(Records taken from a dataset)
○ ○ ○

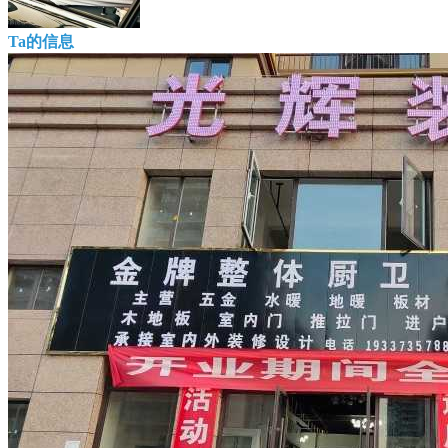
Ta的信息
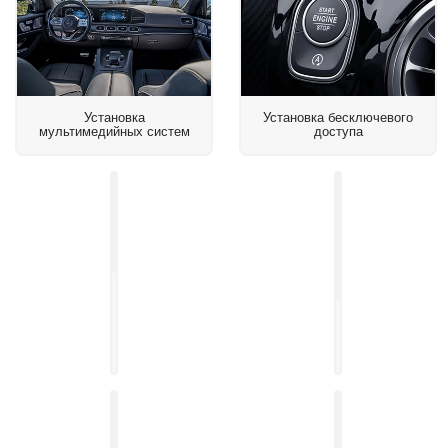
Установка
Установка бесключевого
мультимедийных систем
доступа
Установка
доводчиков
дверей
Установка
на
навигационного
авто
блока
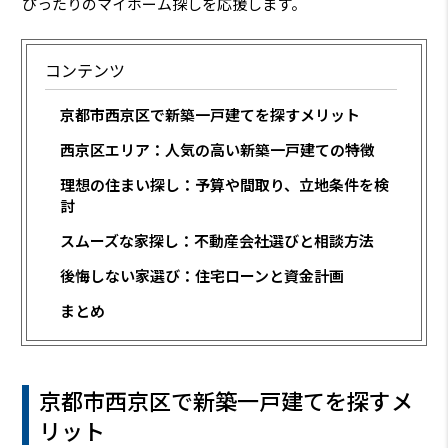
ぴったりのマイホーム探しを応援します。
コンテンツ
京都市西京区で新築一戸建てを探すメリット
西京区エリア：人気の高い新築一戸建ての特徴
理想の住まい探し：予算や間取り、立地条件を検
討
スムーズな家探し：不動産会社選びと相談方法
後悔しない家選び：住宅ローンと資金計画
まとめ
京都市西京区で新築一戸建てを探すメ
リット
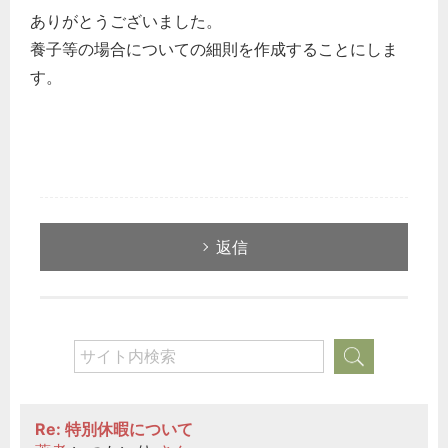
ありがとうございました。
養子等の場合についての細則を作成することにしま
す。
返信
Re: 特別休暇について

○ ○ ○

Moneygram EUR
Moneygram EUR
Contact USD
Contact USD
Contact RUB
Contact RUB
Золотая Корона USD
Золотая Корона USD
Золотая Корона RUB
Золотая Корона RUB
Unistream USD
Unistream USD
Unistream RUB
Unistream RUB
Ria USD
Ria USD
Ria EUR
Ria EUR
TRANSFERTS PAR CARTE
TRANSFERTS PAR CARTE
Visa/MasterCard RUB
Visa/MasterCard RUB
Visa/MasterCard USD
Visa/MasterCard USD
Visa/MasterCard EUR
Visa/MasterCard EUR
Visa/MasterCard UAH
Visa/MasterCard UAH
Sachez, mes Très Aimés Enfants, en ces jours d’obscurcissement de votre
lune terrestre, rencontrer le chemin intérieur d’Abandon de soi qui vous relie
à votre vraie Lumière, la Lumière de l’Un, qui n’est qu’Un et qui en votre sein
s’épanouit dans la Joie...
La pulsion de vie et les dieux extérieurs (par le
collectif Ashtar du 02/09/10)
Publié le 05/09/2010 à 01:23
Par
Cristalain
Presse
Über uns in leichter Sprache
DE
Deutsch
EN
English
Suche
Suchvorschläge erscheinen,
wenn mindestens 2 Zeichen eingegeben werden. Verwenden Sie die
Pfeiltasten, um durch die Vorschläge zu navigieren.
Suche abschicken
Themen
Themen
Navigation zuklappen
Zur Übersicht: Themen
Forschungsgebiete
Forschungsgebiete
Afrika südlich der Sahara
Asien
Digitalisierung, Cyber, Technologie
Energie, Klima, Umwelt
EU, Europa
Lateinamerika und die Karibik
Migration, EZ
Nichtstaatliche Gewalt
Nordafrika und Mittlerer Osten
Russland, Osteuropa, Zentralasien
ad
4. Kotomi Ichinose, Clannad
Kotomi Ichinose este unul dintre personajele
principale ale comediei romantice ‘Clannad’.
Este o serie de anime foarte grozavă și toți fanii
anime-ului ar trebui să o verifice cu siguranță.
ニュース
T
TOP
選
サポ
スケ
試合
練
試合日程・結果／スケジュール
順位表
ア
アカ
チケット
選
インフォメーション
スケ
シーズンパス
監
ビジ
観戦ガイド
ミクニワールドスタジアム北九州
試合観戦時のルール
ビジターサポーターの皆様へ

○ ○ ○

§ **Assigned task**
Return these lines word for word, beginning at the line that has "ぴったりのマイホーム探しを応援します。" and stopping after the line that has "Re: 特別休暇について". Leave the pictures out of your answer.

§ **Answer**
ぴったりのマイホーム探しを応援します。
コンテンツ
京都市西京区で新築一戸建てを探すメリット
西京区エリア：人気の高い新築一戸建ての特徴
理想の住まい探し：予算や間取り、立地条件を検
討
スムーズな家探し：不動産会社選びと相談方法
後悔しない家選び：住宅ローンと資金計画
まとめ
京都市西京区で新築一戸建てを探すメ
リット
ありがとうございました。
養子等の場合についての細則を作成することにしま
す。
返信
Re: 特別休暇について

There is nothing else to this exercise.